На холсте, что стоял перед живописцем, разворачивалась сцена, завораживающая своей динамикой и кровавостью. Огромные боевые лошади, белой и гнедой мастей, в ужасе неслись сквозь плотную толпу мадридских простолюдинов. Две приземистые фигуры с оружием наперевес преграждали коням путь.
Испанец в чёрных одеждах, с перекошенным безумной яростью лицом, стаскивал с коня всадника в восточном костюме. Заносил над грудью врага нож, и уже вот-вот рубаха кавалериста должна была стать такой же красной, как его широкие штаны. Конечно, изображение мусульман на французской службе было небольшой натяжкой: с Мюратом пришли в Испанию гвардейцы. Но этот образ хорош для обращения к людям, по сию пору хорошо помнящим о Реконкисте.
Воистину, картина изображала тот самый первый удар, что способен начать настоящее восстание. Мамлюк-бонапартист падал с коня, как должна была рухнуть сама насаждаемая силой власть.
— Это не просто картина.
Муза сложила руки под высокой грудью, одной своей позой безупречно выражая всю глубину недовольства.
— Ты полагаешь?
Он понимал, конечно, что это не комплимент. Неведомое существо, на вдохновляющее общество которого в пустой квартире художник был обречён, имело в виду совсем иное.
— Ты всегда писал то, что когда-то было. Прямо на твоих глазах или в далёком прошлом. Но того, что я сейчас вижу на холсте, ещё не случилось. Картина — о будущем. Ты понимаешь это, Франсиско?
Её эмоции, прежде сдержанные, неожиданно хлынули через край. Муза, зло и испуганно сверкая чёрными глазами, схватила его за плечи. Принялась трясти. Казалось, она готова расплакаться.
— Ты понимаешь это?!
Гойя никогда на сию тему толком не задумывался, лишь имея основания догадываться о наличии у себя одного крайне необычного дара. Того дара, что близок к божественному, если начистоту: возжелал — и стало так. Лишь перенеси мысль на холст.

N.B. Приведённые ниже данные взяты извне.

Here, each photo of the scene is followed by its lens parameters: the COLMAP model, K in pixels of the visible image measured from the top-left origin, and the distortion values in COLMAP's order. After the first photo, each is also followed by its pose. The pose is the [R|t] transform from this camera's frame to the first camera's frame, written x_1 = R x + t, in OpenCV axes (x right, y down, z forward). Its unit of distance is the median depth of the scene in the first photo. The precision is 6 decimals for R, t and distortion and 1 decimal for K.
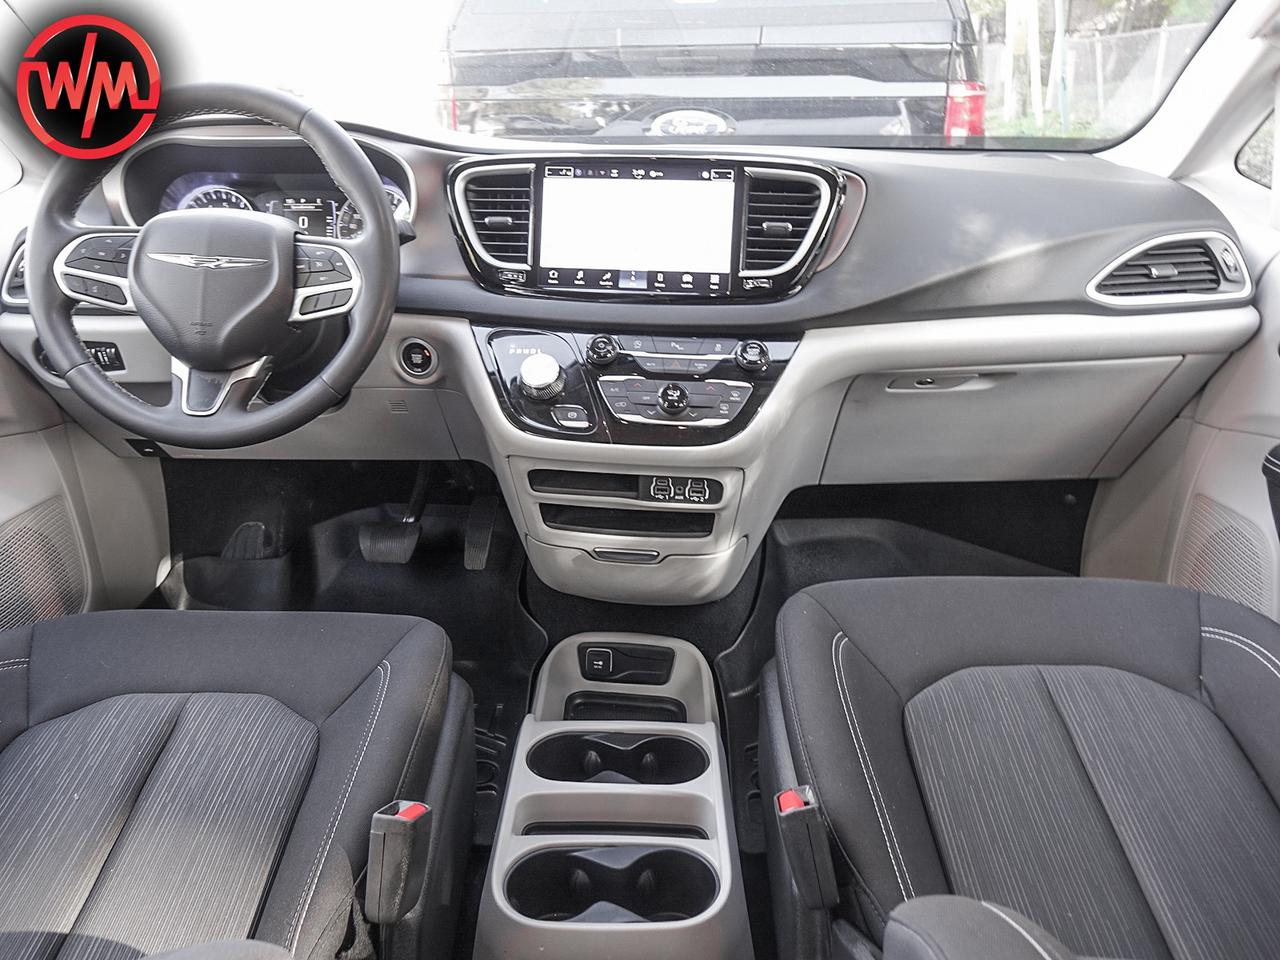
lens RADIAL K [[977.3, 0, 637.3], [0, 977.3, 477.0], [0, 0, 1]] dist [-0.010085, 0.004198]
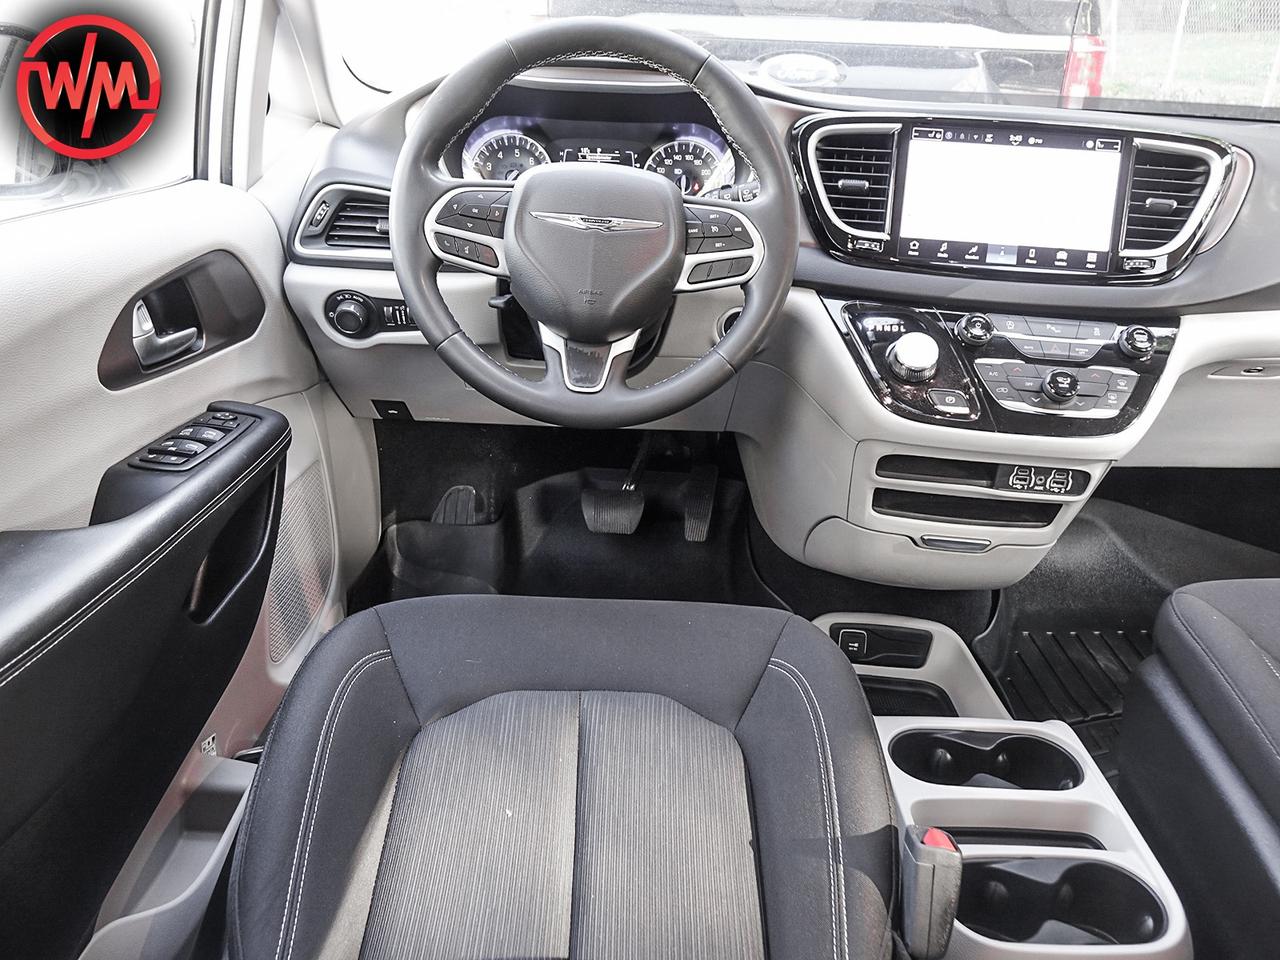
lens RADIAL K [[977.3, 0, 641.6], [0, 977.3, 478.5], [0, 0, 1]] dist [-0.010085, 0.004198]
pose [[0.999105, 0.027007, 0.032568, -0.374780], [-0.028893, 0.997846, 0.058901, -0.033128], [-0.030908, -0.059789, 0.997732, 0.065231]]
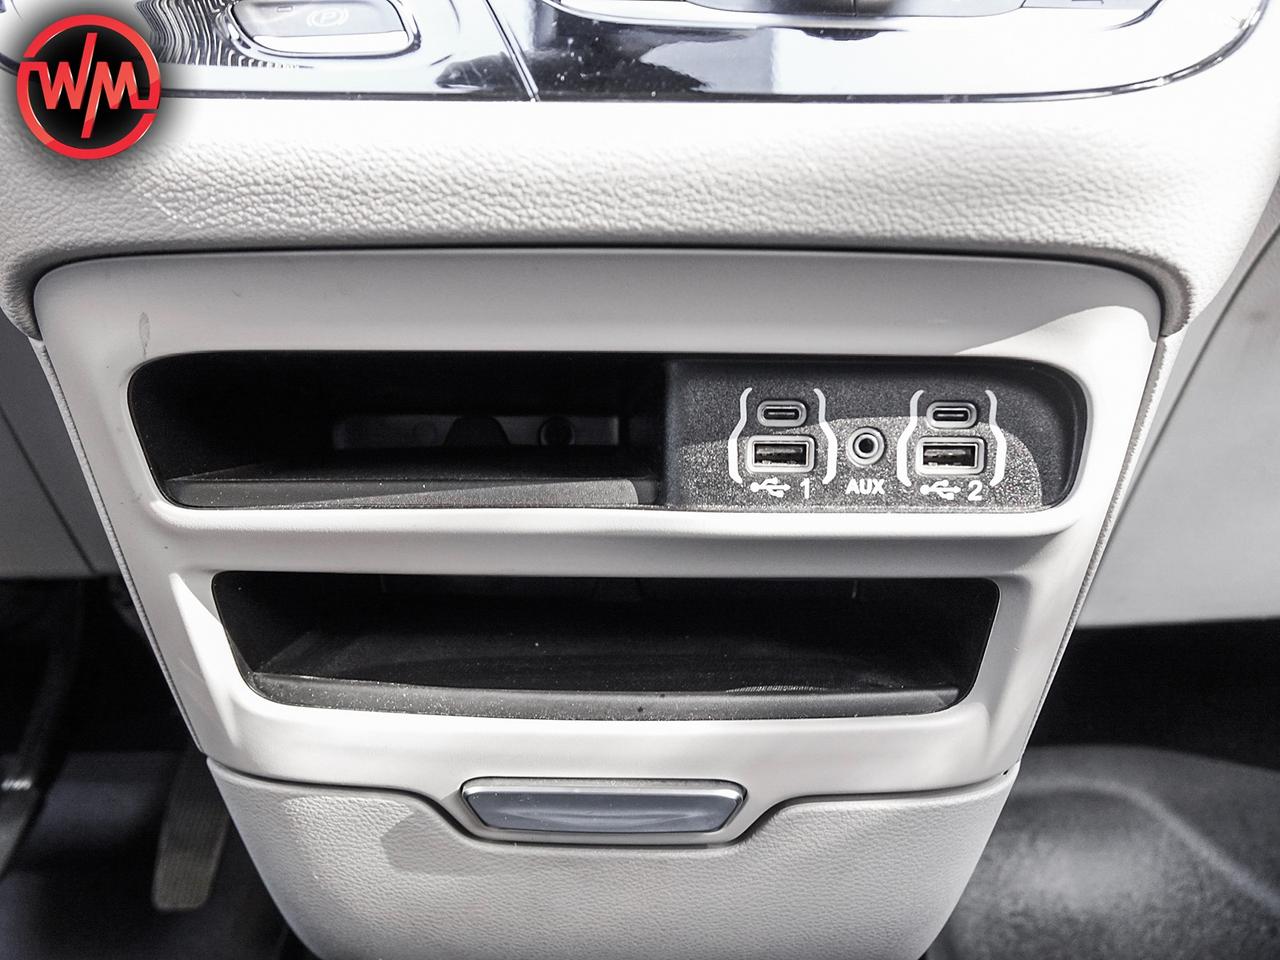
lens RADIAL K [[1073.7, 0, 640.0], [0, 1073.7, 476.1], [0, 0, 1]] dist [-0.000405, 0.001949]
pose [[0.996596, -0.019810, 0.080027, -0.022721], [0.041162, 0.960616, -0.274813, 0.079792], [-0.071431, 0.277172, 0.958161, 0.785232]]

— Ты, дорогая, всерьёз? Ты хочешь сказать, мадридцы действительно поднимутся против Наполеона просто потому, что напишу картину о том, как это вижу?
— А ты не веришь, Франсиско?
— Когда же я тебе не верил…
Художник перевёл взгляд на холст. По большому счёту, работа была уже практически закончена. Чего здесь не хватало? Быть может, пара мазков, штрихов совсем незначительных — и можно ставить подпись. Вот только стоило ли заканчивать картину, если тот старый-старый разговор с таинственным римским незнакомцем — вовсе не пьяный бред? Если действительно Кто-то или Что-то одарило живописца подобной силой: творить реальность силой своей кисти?
По крайне мере, незримая и неслышимая для всех Муза была с ним все эти годы. В её реальности Франсиско Гойе не приходилось сомневаться.
Прошло почти четыре десятка лет с тех встреч в Риме. Музу в свою жизнь Гойя принял и ни разу не пожалел об этом. Что же до иной одарённости… возможно, никогда не хватало духу проверить? Или просто не было достойного повода. Поворотного момента истории, в который настоящий творец не может позволить себе промолчать.
— Не медли. Ты должен что-то решить. Или сожгли это полотно и забудь о нём. Или…
— Что «или»?
— Или припиши дату. Назначь день восстания и прими все его грехи на себя.